*Records for processing*:
-- START --
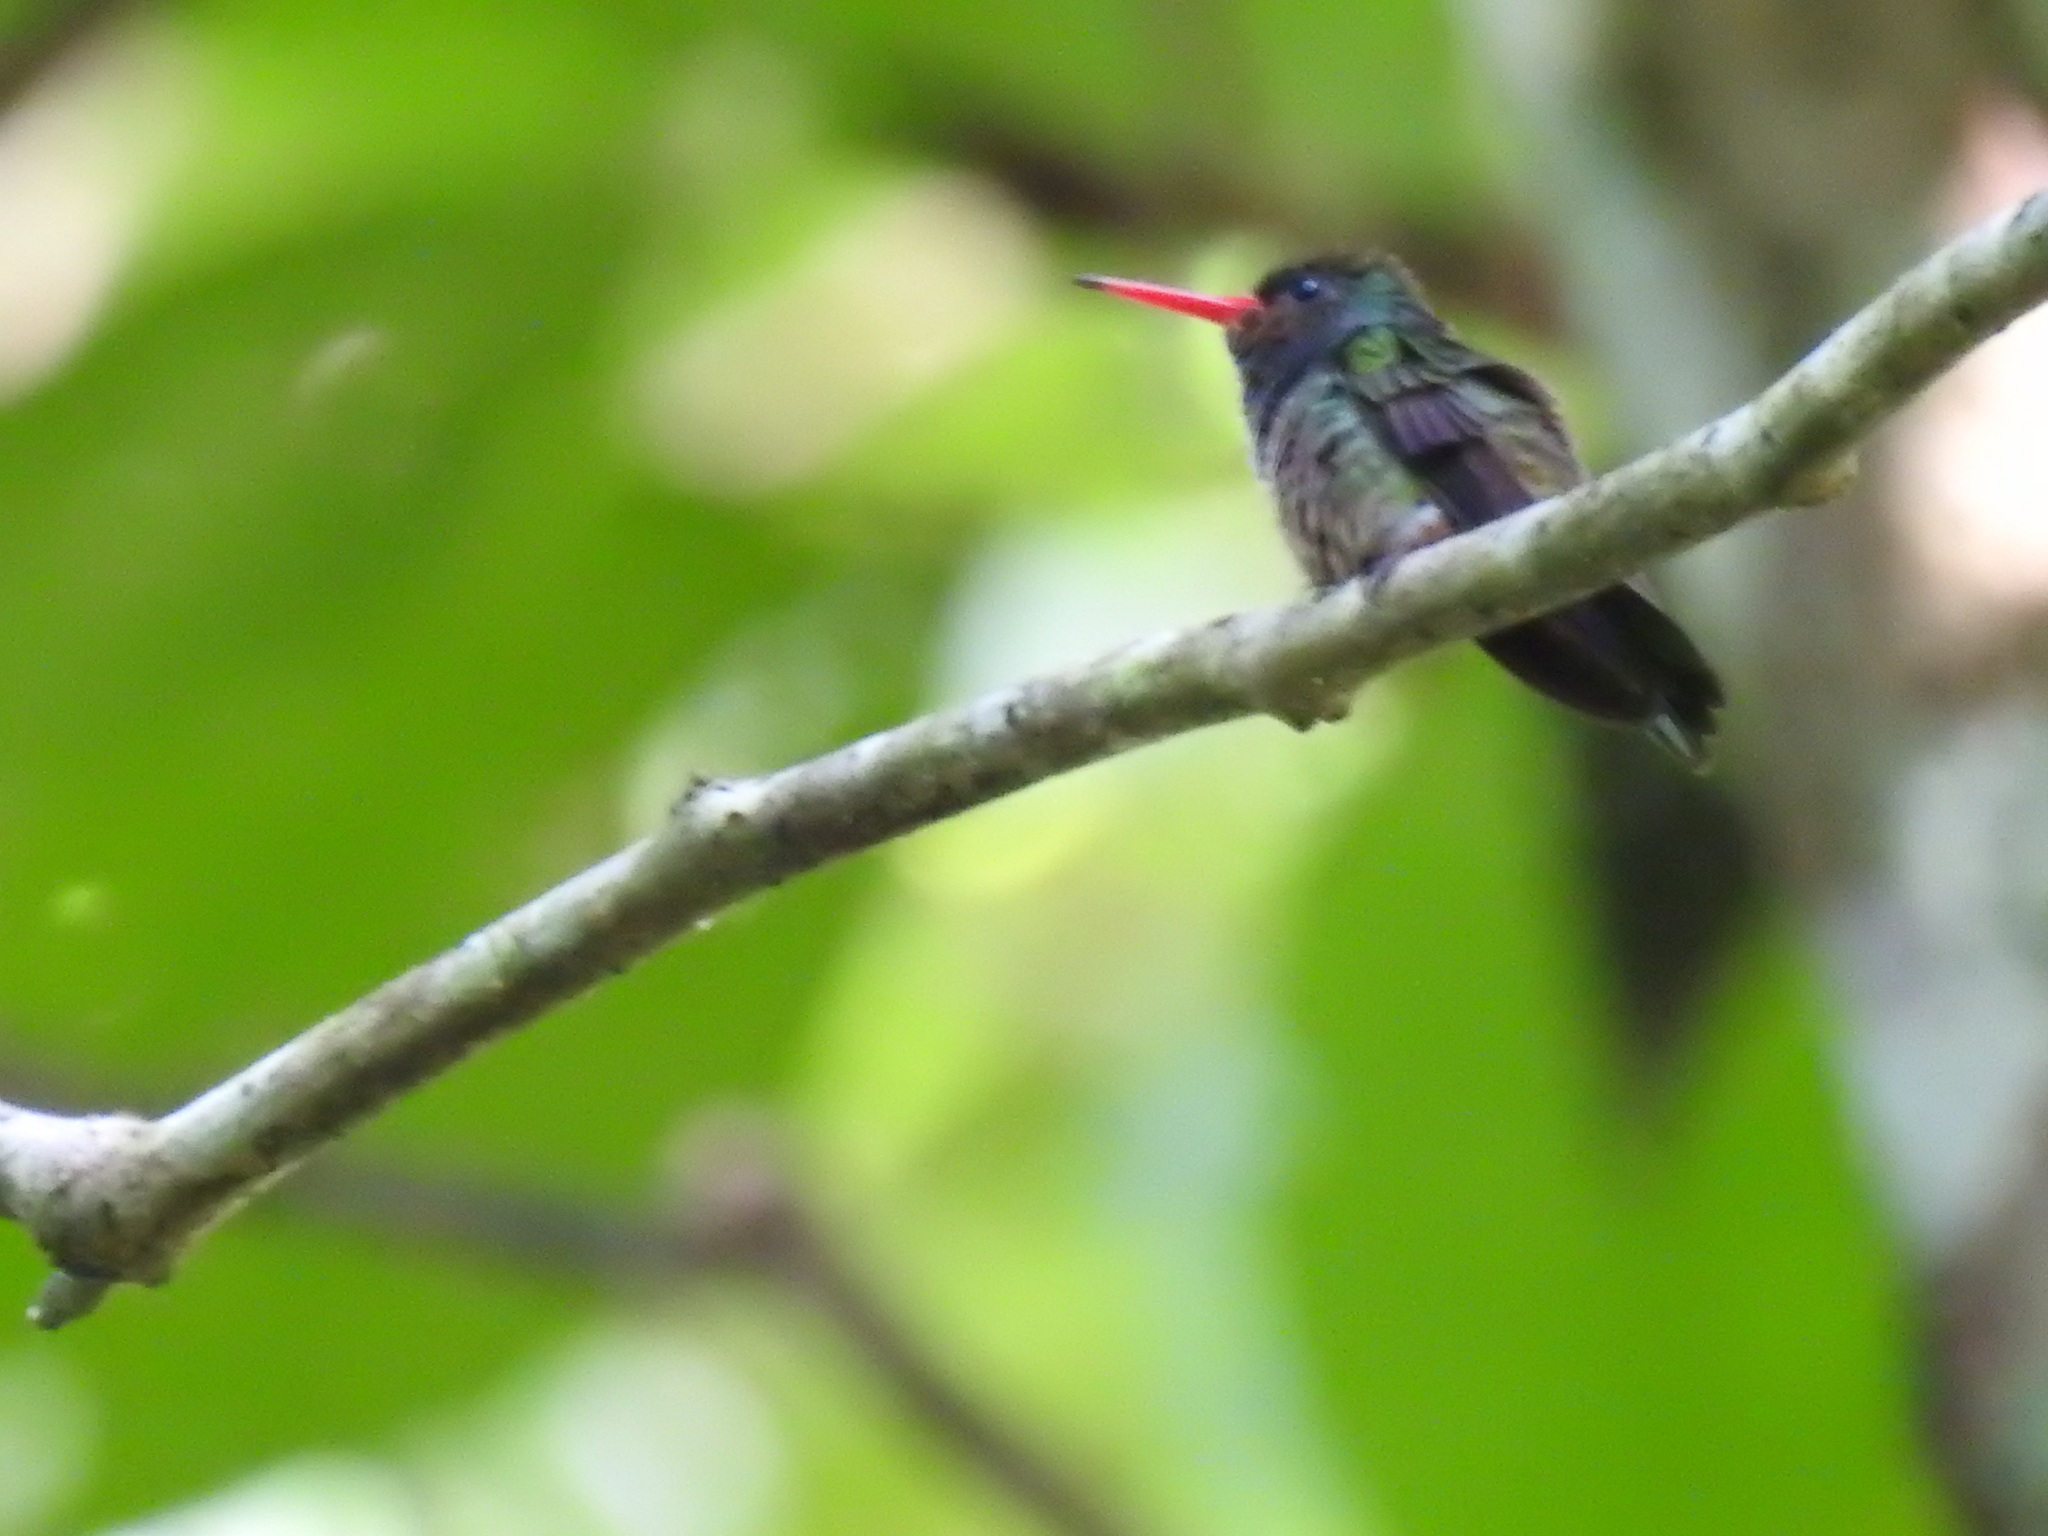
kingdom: Animalia
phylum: Chordata
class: Aves
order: Apodiformes
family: Trochilidae
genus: Chlorestes
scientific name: Chlorestes eliciae
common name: Blue-throated sapphire
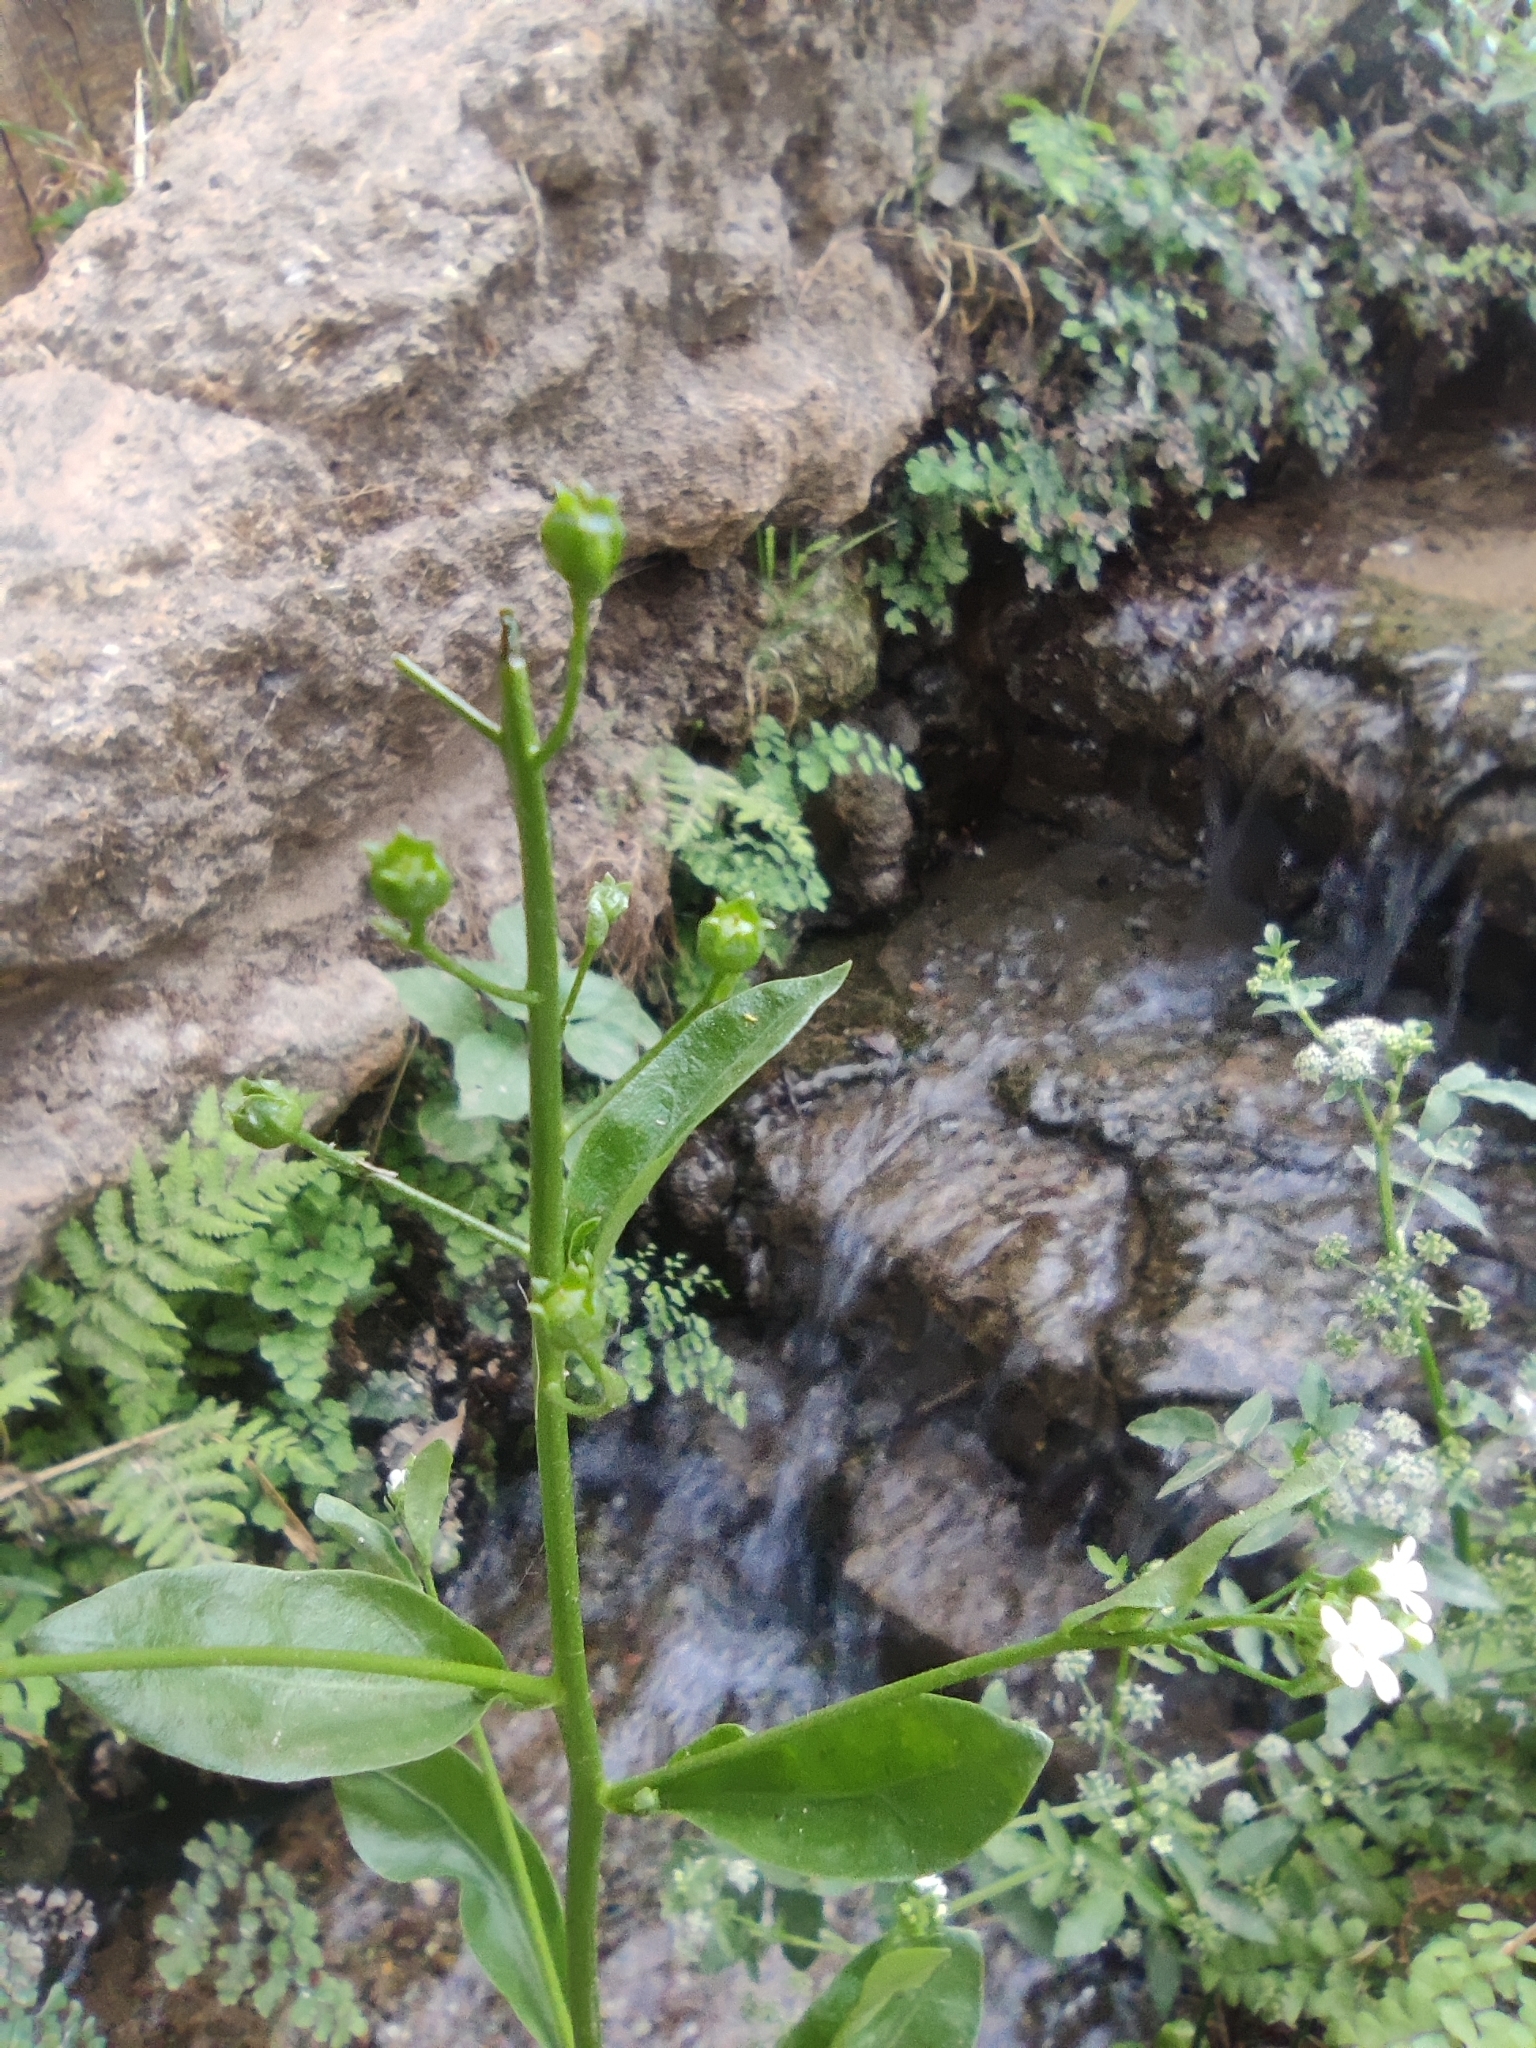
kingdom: Plantae
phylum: Tracheophyta
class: Magnoliopsida
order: Ericales
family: Primulaceae
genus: Samolus
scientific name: Samolus valerandi
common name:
-- END --
*Work to complete*: Put every line of the material above into a numbered list, omitting blank lines and leaving out the pictures.

*Task response*:
1. kingdom: Animalia
2. phylum: Chordata
3. class: Aves
4. order: Apodiformes
5. family: Trochilidae
6. genus: Chlorestes
7. scientific name: Chlorestes eliciae
8. common name: Blue-throated sapphire
9. kingdom: Plantae
10. phylum: Tracheophyta
11. class: Magnoliopsida
12. order: Ericales
13. family: Primulaceae
14. genus: Samolus
15. scientific name: Samolus valerandi
16. common name:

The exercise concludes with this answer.